Dans son rapport annuel sur la Sécurité sociale, publié en septembre 2013, la Cour des comptes pointe du doigt le fonctionnement du marché des lunettes en France. Les dépenses dans ce domaine auraient augmenté de 69% entre 2000 et 2011. Ce marché concerne également les prothèses auditives.

Selon le journal Le Monde, la Cour des comptes dénonce également les marges trop élevées des opticiens: «Au total, pour une paire de lunettes, la marge brute moyenne serait supérieure à 300 euros, mais pourrait excéder 600 euros pour une monture de créateur». De son côté l’UFC-Que Choisir soutient que «les marges brutes des opticiens représentent en moyenne 70% du prix de vente hors taxes.»
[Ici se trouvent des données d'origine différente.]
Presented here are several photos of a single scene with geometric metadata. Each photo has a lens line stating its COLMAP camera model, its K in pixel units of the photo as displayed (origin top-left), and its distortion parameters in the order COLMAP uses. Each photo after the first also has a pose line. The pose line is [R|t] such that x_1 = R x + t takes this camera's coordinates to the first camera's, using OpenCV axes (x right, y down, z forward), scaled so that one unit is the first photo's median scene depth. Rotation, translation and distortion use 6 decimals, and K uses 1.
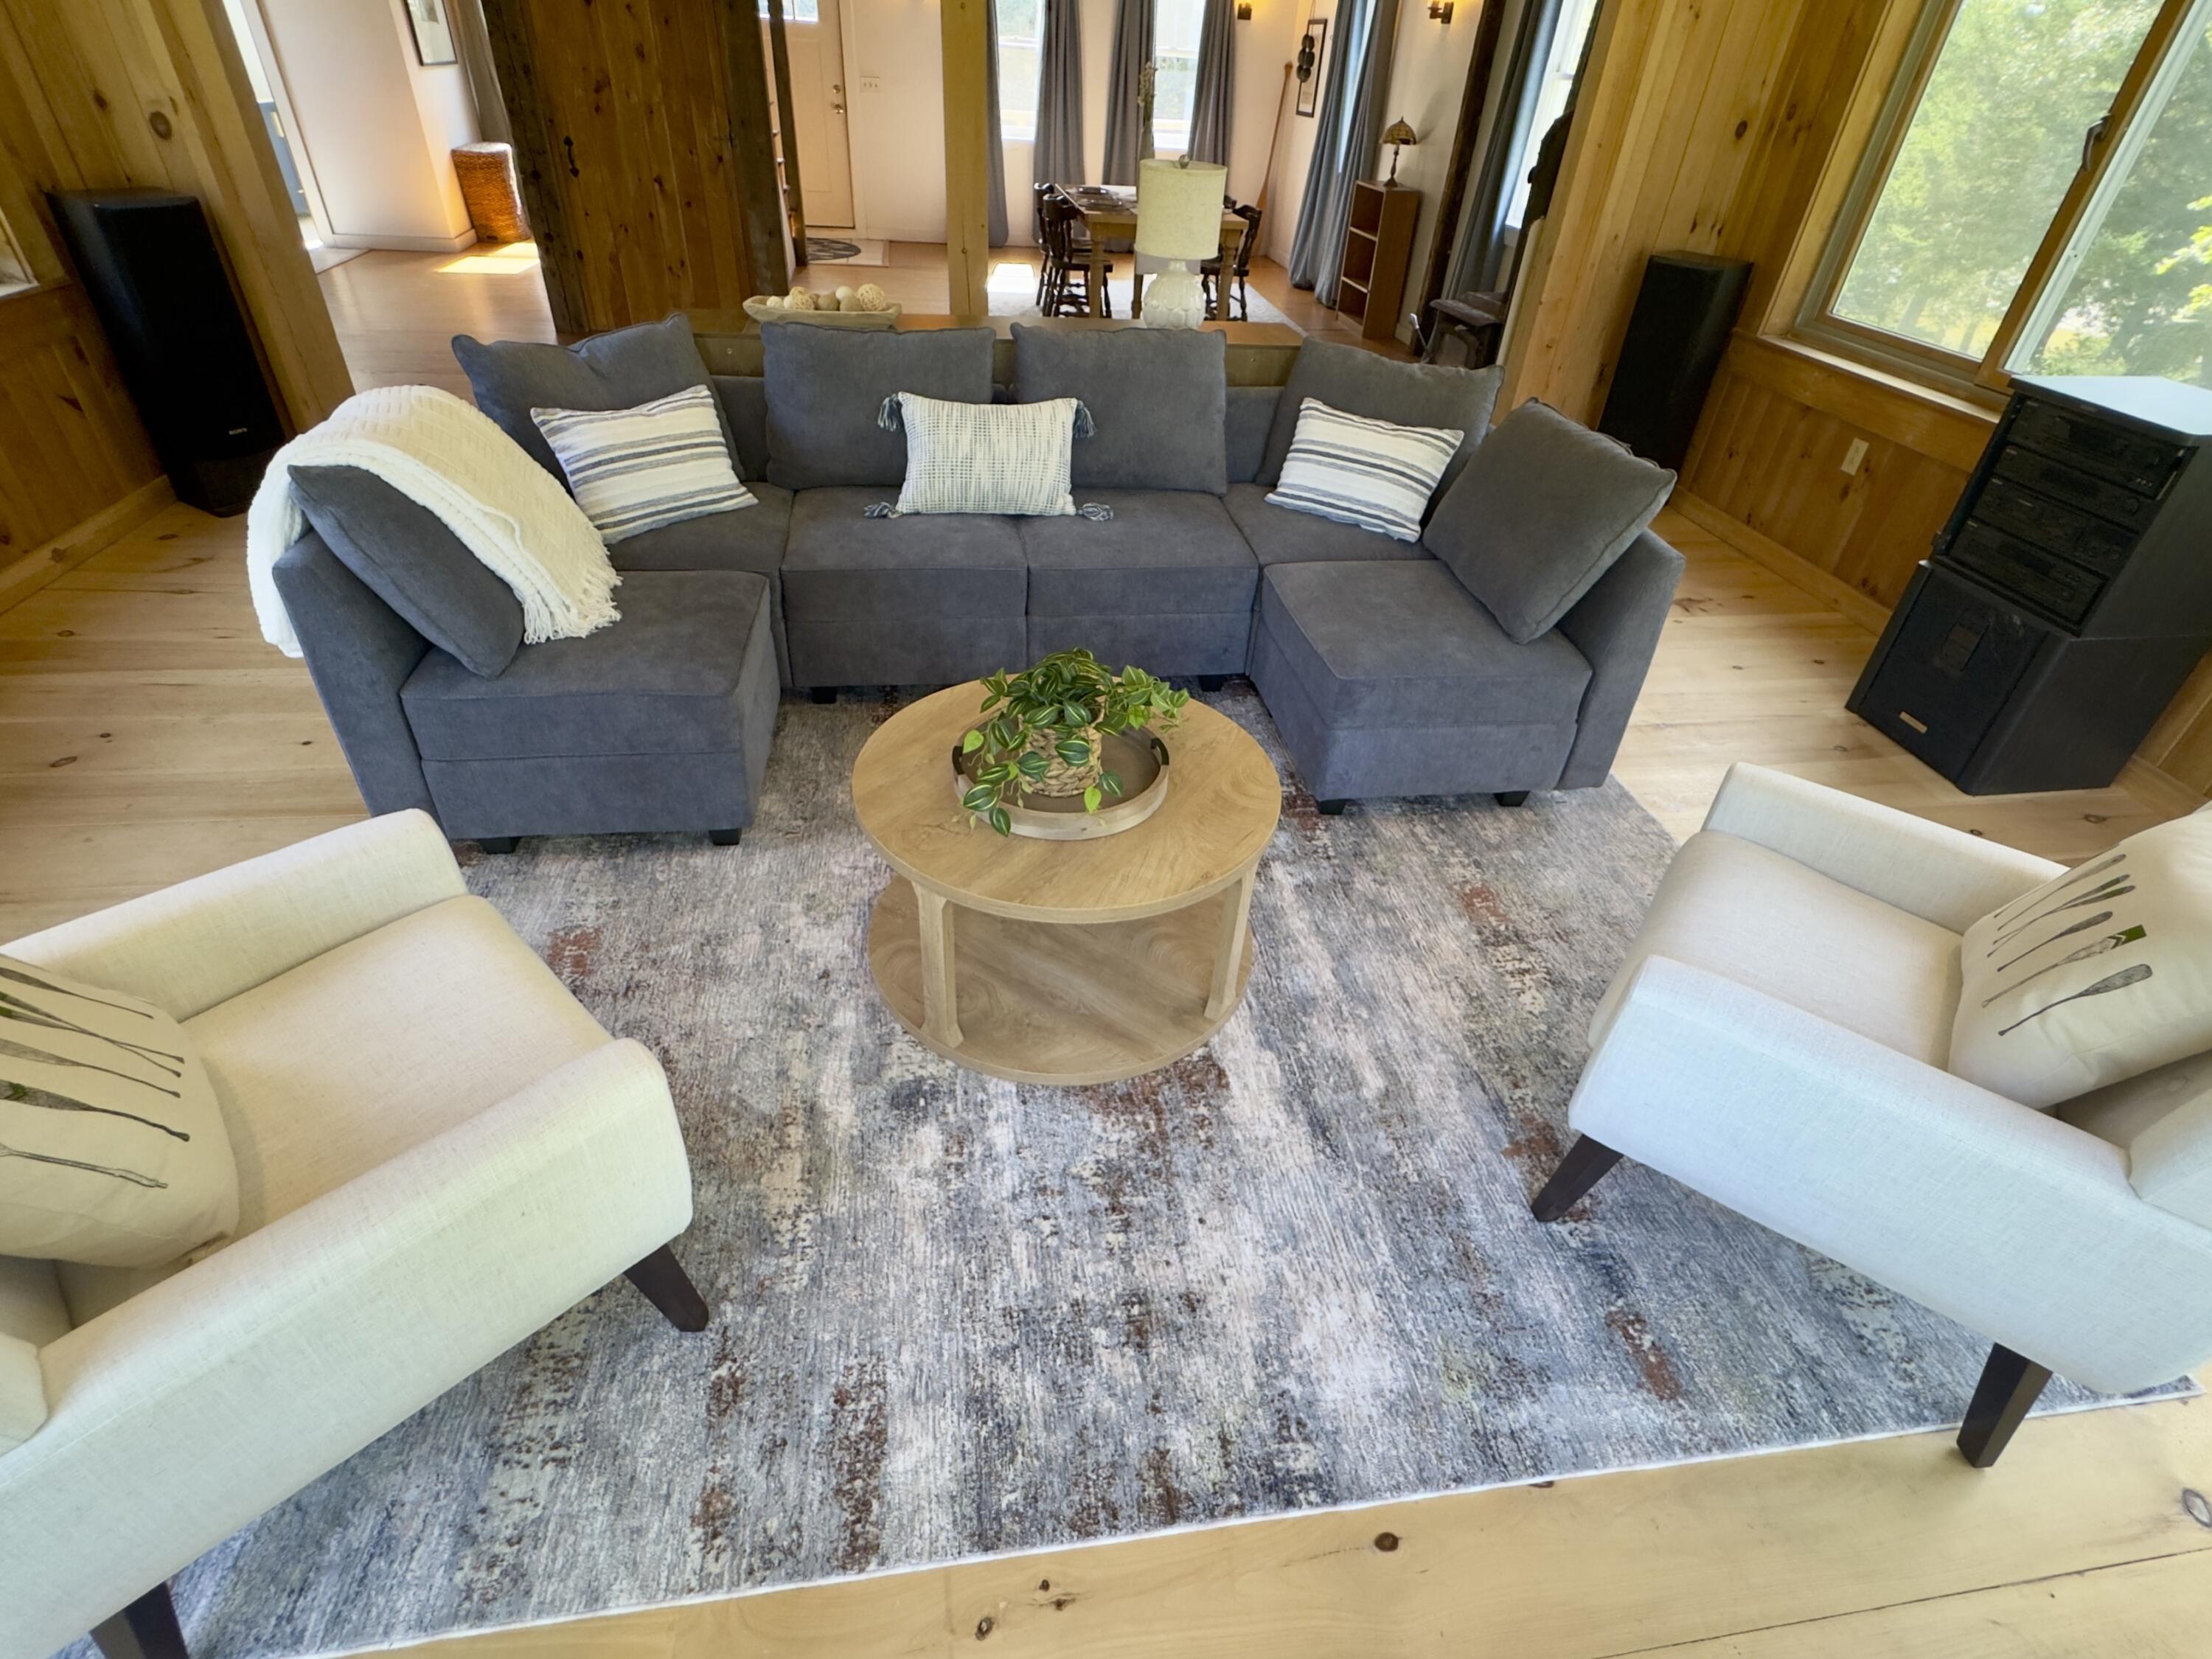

Philippe Peyrard, directeur général délégué d’Atol, réoriente localement, depuis dix ans, sa production de lunettes. Il justifie ces marges par des produits «made in France» plus chers, plus de la moitié de ces montures étant créées en France.

Un secteur ouvert à la concurrence

La loi Hamon sur la consommation, entrée en vigueur le 19 mars, actait l’ouverture du secteur de l’optique à la concurrence sur Internet. Cette ouverture de marché a permis à l’entrepreneur Marc Simoncini, ancien patron de Meetic, d’entrer dans la compétition en créant le site Sensee. Ce site de ventes en ligne en pure player, c’est-à-dire sans frais d’agences ni de personnel, propose une offre de lunettes à moitié prix, en externalisant leur fabrication en Asie. Selon Marc Simoncini, interviewé sur France Info le 21 mai, cette dérive dans les prix et les remboursements vient d’un système «construit autour des mutuelles, des ophtalmologistes, des distributeurs et des fabricants».

Selon la Cour des Comptes, les fraudes à la complémentaire reviennent, en fin de compte, à faire payer les assurés en faisant peser les remboursements sur l’ensemble des cotisations des mutualisés. En allant à la concurrence sur des sites de vente en ligne, les consommateurs gagneront certes sur leur facture, mais perdront en service, les pure players n’ayant, par définition, aucune boutique où aller voir un opticien pour un remplacement ou une réparation immédiate. Quoi qu’il en soit, le secteur semble aborder une phase de changement, avec d’un côté, le cercle vertueux d’un savoir-faire et d’emplois maintenus en France, et de l’autre, un système de fraude, largement mis à jour, et sanctionné par une concurrence plus attractive.